For him a lot of it comes back to “I was the one that should’ve died, and not my brother,” and "Was my brother a better person than I was?" There are things like that that are going to be dealt with in him, and I think that is what makes him an interesting fully developed character, which is really hard to do sometimes with a Marvel or DC character.

MM: Stepping outside of Eric here, once you actually get into the game of Axend, the art really kicks into high gear. The whole book looks great, but it seems both of you really got to flex some creative muscles, especially in the combat sequences. For example, the gutters being extensions of Rayne's chains when she and Eric are throwing down. Stuff like that really pops off the page. How was the design process between the two of you when it came to those aspects of the art?

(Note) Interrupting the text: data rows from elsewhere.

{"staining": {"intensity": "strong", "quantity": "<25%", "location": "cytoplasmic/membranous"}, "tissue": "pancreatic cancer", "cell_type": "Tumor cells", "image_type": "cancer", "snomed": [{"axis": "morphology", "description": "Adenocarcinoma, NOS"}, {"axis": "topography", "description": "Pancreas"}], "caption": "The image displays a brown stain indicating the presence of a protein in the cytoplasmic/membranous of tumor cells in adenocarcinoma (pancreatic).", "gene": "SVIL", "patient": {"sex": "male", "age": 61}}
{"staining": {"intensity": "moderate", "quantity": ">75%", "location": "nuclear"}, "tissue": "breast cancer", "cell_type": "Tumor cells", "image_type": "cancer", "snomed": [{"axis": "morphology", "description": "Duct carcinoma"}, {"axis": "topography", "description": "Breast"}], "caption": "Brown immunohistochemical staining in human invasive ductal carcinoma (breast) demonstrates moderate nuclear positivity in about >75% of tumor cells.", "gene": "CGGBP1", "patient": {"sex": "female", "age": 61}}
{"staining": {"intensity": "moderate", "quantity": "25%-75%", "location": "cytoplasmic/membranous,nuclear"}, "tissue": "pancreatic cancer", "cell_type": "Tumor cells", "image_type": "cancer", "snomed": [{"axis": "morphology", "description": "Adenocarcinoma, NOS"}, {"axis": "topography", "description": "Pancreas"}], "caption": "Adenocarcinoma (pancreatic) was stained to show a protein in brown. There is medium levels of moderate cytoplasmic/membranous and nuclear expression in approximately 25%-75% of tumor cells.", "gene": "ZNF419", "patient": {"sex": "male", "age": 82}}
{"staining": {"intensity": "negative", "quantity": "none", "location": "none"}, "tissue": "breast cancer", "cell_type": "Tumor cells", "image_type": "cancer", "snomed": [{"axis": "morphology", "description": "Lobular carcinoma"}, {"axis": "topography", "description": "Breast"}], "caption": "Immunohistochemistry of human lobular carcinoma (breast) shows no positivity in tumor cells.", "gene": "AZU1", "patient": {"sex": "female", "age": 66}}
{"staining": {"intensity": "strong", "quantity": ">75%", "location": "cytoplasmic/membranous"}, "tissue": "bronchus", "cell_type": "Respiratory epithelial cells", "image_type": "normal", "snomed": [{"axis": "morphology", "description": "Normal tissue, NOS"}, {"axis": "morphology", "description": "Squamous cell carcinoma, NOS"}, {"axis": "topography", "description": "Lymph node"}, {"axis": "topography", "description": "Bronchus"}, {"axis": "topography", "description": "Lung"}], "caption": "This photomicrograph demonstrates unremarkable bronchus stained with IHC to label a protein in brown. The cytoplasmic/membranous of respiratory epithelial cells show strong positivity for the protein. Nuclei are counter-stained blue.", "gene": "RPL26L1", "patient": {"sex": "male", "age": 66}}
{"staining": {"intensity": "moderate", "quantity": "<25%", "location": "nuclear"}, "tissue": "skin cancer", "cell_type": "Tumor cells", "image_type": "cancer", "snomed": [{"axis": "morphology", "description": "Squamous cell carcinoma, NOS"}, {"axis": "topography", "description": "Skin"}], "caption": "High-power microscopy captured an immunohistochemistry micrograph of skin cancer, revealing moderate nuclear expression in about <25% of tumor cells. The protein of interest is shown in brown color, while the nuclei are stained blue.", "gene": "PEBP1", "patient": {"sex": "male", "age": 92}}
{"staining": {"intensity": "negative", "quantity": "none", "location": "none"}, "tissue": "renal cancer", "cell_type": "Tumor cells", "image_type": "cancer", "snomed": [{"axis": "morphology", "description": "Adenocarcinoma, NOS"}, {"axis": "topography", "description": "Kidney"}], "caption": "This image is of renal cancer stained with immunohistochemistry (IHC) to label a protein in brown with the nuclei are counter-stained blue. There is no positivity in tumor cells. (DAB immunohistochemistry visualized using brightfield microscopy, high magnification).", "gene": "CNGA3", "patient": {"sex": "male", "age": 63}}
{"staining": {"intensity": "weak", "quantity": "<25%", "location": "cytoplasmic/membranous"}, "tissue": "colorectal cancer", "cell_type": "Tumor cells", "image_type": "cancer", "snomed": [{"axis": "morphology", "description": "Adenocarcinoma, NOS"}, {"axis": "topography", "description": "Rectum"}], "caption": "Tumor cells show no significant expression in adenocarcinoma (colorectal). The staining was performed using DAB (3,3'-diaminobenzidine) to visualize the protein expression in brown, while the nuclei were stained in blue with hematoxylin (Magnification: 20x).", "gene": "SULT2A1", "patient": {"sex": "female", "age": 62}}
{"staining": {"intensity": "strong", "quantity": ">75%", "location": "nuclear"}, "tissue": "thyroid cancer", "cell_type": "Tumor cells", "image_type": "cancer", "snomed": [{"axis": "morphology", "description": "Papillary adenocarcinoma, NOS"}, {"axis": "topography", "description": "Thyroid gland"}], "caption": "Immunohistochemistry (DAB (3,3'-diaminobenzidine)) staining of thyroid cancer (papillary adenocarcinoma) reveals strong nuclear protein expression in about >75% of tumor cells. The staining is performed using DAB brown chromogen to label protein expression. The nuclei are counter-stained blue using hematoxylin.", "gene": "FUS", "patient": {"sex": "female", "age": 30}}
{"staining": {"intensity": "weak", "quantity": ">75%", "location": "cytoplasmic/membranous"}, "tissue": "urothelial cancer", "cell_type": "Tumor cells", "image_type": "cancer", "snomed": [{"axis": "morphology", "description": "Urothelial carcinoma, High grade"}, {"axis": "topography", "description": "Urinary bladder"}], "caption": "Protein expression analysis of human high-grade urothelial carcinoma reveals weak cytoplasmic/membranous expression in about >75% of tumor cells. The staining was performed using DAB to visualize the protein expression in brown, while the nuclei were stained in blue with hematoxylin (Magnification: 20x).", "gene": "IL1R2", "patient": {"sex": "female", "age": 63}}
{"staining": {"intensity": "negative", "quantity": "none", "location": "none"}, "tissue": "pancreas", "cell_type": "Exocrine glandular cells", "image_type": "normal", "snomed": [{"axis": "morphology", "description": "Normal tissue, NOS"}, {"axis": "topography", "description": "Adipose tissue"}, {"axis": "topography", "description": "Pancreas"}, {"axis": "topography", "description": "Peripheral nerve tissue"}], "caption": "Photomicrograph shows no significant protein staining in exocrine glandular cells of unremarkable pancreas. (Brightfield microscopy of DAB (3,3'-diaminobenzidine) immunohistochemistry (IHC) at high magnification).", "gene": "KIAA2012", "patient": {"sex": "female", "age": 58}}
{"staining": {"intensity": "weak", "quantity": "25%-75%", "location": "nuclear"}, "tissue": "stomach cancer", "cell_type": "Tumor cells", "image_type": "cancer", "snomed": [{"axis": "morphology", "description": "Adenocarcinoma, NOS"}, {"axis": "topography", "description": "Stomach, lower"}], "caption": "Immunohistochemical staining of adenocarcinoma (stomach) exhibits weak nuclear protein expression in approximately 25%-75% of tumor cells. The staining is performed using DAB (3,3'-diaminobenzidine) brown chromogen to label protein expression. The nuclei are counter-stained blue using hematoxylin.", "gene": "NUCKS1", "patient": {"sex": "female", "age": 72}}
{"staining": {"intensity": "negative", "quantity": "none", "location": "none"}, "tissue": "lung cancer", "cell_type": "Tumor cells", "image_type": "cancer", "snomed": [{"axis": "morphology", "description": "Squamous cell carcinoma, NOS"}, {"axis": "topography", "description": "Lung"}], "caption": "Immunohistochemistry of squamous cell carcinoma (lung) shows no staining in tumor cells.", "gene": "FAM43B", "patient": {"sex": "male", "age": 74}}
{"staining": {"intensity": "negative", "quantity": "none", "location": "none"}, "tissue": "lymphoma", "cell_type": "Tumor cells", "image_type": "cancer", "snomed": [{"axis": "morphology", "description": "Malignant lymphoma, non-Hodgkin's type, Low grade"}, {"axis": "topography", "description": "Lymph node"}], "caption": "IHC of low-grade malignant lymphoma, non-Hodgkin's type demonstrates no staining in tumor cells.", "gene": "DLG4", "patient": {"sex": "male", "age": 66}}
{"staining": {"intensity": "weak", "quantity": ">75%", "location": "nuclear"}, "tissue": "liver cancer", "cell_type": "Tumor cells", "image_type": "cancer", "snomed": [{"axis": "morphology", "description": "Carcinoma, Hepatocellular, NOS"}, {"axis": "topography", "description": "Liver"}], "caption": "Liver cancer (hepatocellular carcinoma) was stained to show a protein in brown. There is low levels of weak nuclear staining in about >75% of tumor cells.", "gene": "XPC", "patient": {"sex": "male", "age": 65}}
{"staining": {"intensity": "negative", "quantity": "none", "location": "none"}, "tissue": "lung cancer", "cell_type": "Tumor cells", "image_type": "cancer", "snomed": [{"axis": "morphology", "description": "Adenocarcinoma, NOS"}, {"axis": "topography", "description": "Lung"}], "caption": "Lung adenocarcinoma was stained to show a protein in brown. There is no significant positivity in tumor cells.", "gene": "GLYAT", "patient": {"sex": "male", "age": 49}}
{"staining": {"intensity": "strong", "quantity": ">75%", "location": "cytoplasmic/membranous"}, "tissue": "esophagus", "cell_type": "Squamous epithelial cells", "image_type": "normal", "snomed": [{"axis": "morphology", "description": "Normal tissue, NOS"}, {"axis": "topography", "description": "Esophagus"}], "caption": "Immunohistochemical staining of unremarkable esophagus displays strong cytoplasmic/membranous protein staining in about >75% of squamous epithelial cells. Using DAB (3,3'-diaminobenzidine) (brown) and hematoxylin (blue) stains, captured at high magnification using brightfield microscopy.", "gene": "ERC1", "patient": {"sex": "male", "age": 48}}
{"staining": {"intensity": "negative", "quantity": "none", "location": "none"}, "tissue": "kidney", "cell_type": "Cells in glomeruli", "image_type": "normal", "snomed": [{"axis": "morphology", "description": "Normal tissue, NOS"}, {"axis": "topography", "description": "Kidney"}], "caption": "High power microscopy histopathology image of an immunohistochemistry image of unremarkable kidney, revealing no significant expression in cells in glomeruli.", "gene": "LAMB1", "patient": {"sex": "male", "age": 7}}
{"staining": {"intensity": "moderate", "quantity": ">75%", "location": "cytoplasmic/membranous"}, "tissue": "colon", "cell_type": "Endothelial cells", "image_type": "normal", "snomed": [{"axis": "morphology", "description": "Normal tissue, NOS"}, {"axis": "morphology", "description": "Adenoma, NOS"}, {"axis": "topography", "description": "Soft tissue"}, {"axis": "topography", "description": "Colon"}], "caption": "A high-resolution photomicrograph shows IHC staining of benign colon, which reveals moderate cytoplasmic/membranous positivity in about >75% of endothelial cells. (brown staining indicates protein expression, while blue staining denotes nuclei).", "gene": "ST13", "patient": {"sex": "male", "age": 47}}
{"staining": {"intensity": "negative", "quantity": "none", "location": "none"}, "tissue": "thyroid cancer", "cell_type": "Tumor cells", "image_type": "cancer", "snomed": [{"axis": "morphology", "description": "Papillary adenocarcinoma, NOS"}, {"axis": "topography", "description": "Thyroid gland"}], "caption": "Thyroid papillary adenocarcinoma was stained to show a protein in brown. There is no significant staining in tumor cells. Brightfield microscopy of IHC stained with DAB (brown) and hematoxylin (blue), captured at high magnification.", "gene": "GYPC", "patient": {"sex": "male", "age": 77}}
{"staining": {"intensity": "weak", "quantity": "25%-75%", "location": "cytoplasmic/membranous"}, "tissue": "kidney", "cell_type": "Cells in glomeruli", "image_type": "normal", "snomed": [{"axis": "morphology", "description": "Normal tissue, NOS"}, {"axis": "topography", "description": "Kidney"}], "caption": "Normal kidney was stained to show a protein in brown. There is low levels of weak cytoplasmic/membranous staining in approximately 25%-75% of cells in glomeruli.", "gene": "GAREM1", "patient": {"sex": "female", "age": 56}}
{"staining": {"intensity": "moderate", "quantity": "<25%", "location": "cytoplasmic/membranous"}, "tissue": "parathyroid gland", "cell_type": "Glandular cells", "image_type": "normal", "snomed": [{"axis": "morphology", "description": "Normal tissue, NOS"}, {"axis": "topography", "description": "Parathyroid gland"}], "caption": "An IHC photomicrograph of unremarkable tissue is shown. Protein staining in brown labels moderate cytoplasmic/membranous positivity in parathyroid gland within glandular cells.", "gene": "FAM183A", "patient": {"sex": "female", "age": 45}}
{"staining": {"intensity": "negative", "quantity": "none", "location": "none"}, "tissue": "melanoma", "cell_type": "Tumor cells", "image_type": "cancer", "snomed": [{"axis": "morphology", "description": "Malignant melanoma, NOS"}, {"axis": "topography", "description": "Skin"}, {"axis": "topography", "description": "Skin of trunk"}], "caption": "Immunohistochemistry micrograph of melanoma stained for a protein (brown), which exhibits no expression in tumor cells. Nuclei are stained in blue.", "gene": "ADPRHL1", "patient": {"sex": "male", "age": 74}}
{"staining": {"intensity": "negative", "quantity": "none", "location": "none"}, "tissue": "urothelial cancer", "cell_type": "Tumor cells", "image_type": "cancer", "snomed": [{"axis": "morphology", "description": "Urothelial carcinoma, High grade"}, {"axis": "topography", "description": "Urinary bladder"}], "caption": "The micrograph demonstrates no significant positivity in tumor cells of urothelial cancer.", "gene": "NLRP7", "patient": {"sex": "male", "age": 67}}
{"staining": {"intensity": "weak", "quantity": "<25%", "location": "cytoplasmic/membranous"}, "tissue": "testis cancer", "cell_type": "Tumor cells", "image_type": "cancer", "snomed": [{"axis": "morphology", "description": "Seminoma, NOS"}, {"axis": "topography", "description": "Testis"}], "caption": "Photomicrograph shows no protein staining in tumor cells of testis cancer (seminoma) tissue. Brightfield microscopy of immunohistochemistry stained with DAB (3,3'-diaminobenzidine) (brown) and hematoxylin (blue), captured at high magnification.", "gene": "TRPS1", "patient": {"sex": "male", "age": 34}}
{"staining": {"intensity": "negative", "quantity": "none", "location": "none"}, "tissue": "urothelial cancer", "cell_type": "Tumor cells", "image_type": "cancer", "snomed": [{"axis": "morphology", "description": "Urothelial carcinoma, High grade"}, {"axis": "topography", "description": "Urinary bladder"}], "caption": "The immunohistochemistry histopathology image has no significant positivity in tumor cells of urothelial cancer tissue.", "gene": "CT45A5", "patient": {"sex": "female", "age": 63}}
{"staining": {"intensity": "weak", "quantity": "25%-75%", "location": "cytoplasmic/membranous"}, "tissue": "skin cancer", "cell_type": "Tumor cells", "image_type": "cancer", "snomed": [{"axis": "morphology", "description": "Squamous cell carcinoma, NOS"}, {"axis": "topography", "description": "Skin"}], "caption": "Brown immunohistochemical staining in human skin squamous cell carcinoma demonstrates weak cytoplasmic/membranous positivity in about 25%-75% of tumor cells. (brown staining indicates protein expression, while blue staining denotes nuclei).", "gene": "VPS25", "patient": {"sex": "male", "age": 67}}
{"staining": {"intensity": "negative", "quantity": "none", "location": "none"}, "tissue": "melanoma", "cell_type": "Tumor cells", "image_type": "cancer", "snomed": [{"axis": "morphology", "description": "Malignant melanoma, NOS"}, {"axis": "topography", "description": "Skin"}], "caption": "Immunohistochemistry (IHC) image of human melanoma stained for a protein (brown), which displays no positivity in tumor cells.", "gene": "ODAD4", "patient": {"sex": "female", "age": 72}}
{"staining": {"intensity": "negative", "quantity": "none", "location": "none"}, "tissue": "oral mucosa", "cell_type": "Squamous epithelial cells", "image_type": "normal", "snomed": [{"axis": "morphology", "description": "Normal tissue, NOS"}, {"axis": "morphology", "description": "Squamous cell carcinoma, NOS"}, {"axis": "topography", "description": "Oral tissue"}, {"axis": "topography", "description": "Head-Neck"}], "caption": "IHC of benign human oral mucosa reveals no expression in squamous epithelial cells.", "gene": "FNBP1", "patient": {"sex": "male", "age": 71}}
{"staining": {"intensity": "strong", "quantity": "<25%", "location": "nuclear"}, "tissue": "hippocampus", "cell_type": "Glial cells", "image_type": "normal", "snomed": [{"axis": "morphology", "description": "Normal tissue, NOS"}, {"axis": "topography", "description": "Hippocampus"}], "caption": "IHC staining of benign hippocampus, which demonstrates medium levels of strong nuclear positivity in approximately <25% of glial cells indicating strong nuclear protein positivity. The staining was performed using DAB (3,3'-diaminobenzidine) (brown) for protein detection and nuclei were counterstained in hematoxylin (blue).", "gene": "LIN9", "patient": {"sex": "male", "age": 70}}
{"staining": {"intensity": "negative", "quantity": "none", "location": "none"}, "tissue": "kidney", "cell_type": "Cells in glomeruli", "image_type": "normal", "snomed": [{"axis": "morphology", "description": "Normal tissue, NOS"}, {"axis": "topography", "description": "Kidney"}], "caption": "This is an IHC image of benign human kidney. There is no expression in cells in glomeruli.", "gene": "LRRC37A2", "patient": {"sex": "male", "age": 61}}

SD: I bounce all that off of Michelle, and I also played with something like that with the gutters when Rayne comes over in issue two. This is the first time I’ve tried to do more with gutters, and Michelle weighed in on some of that.

MD: Oh yeah, as far as the designed look goes, we both collaborated on the overall look of the project. I was trying to stay really close to Shane’s lines but at the same time try to keep them super polished and super clean. We have Morry [Hollowell] doing colors on the book and he does a really awesome job. The book is very vibrant and alive almost with this color palette.

SD: We really wanted to juxtaposition the real world and the game world. They will never go back into the game after the first issue, but more about their avatars or betas being in the real world and the contrast there.

MM: And you can definitely tell that difference to great effect on the last page. Well, Shane and Michelle, thank you so much for taking the time to sit down with me. I really appreciate it!

SD & MD: No problem at all, glad to!

Axcend #1 Releases today, October 7th, 2015.